START DATA SUPPLIED

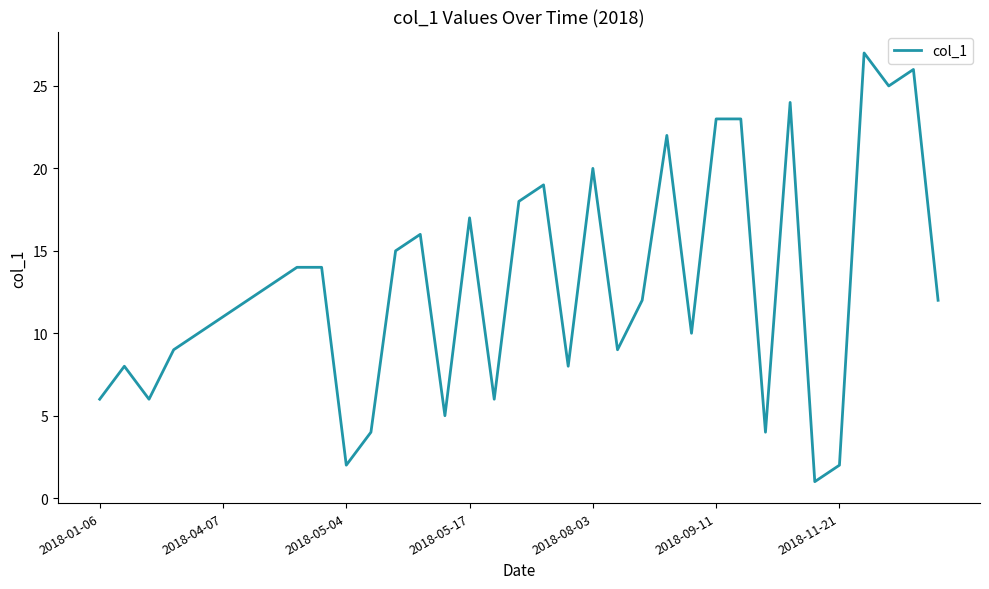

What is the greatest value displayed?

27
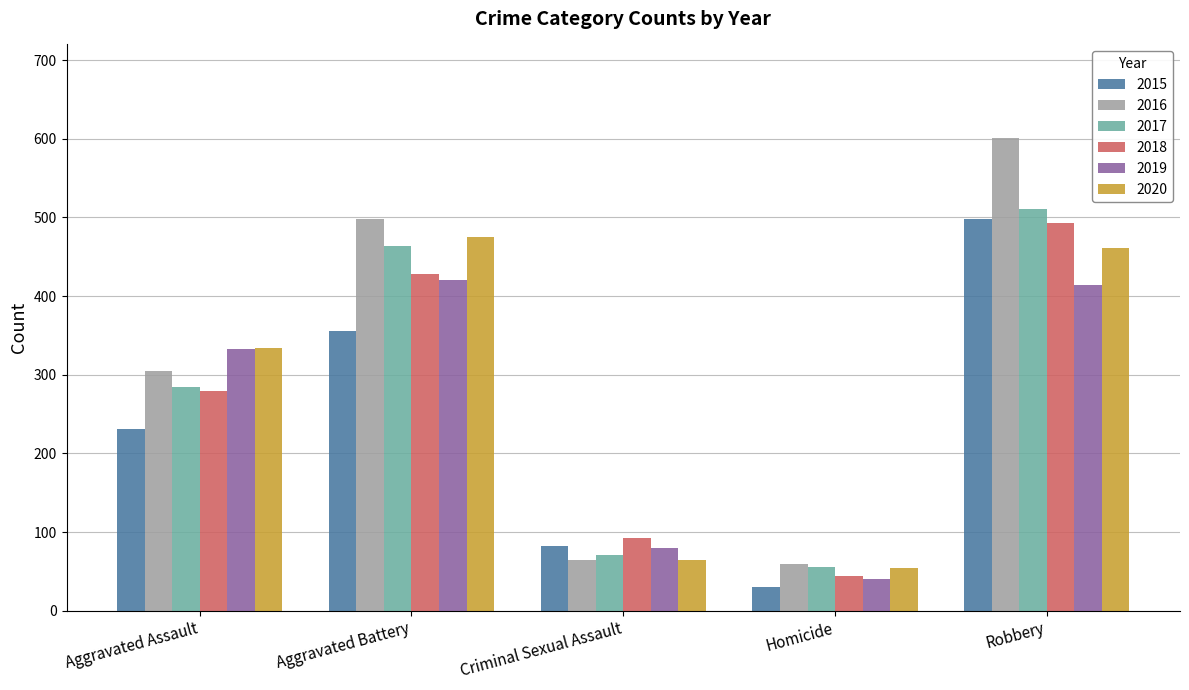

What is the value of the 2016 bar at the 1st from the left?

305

END DATA SUPPLIED
START DATA SUPPLIED

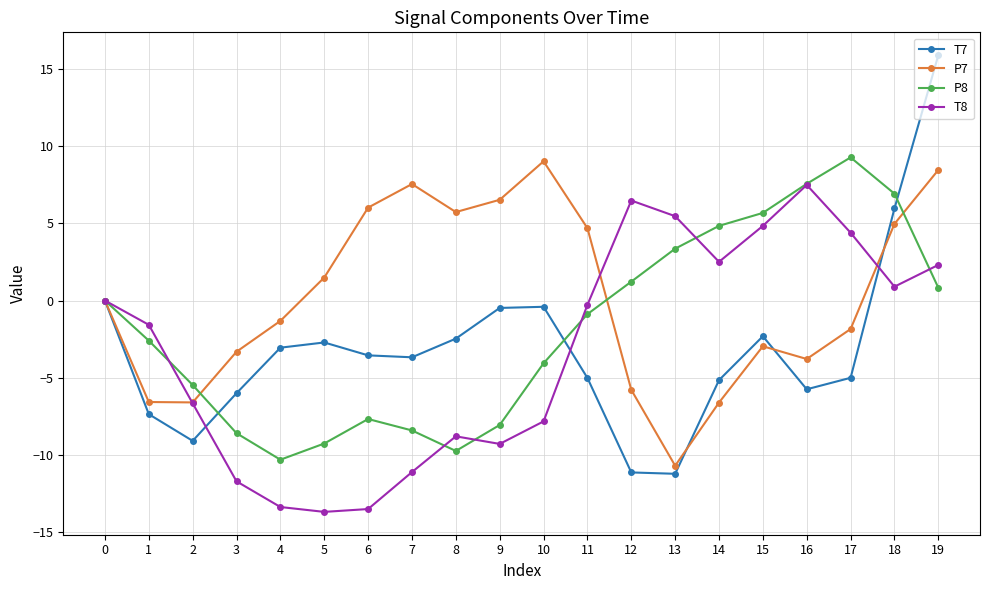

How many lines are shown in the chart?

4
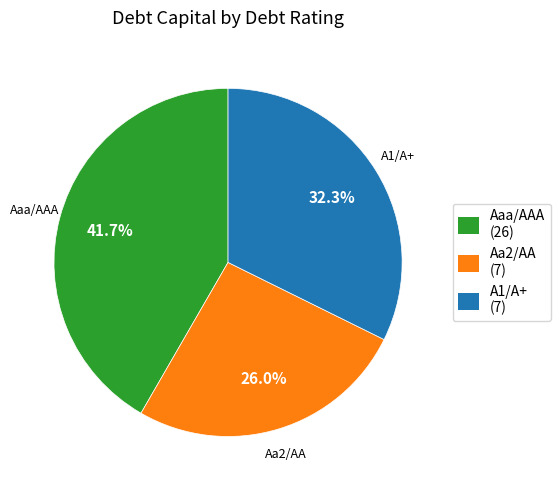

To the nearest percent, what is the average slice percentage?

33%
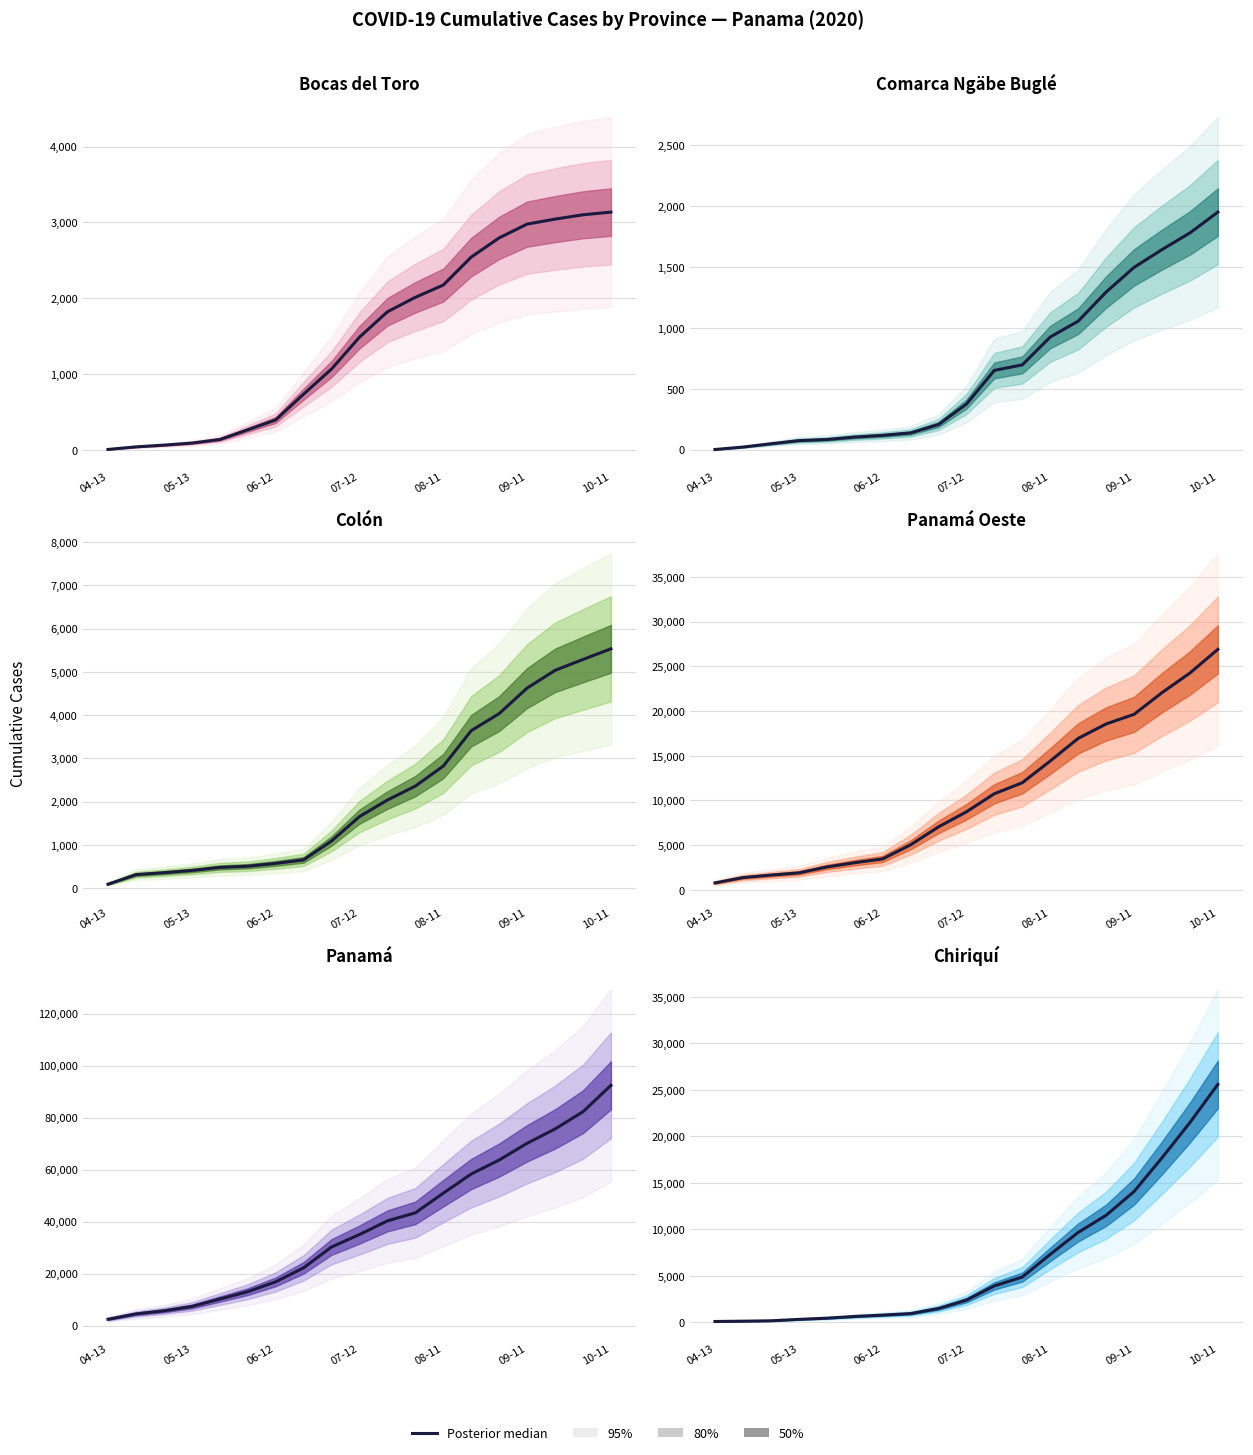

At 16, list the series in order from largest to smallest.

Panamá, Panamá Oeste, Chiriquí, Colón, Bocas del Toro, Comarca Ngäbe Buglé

END DATA SUPPLIED

TASK BRIEF -
Set the records from the line containing "To the nearest" through the line containing "Panamá, Panamá Oeste, Chiriquí, Colón, Bocas", both included, out as a numbered list, skipping blank lines and leaving out the pictures.

REPLY TO THE EXERCISE -
1. To the nearest percent, what is the average slice percentage?
2. 33%
3. At 16, list the series in order from largest to smallest.
4. Panamá, Panamá Oeste, Chiriquí, Colón, Bocas del Toro, Comarca Ngäbe Buglé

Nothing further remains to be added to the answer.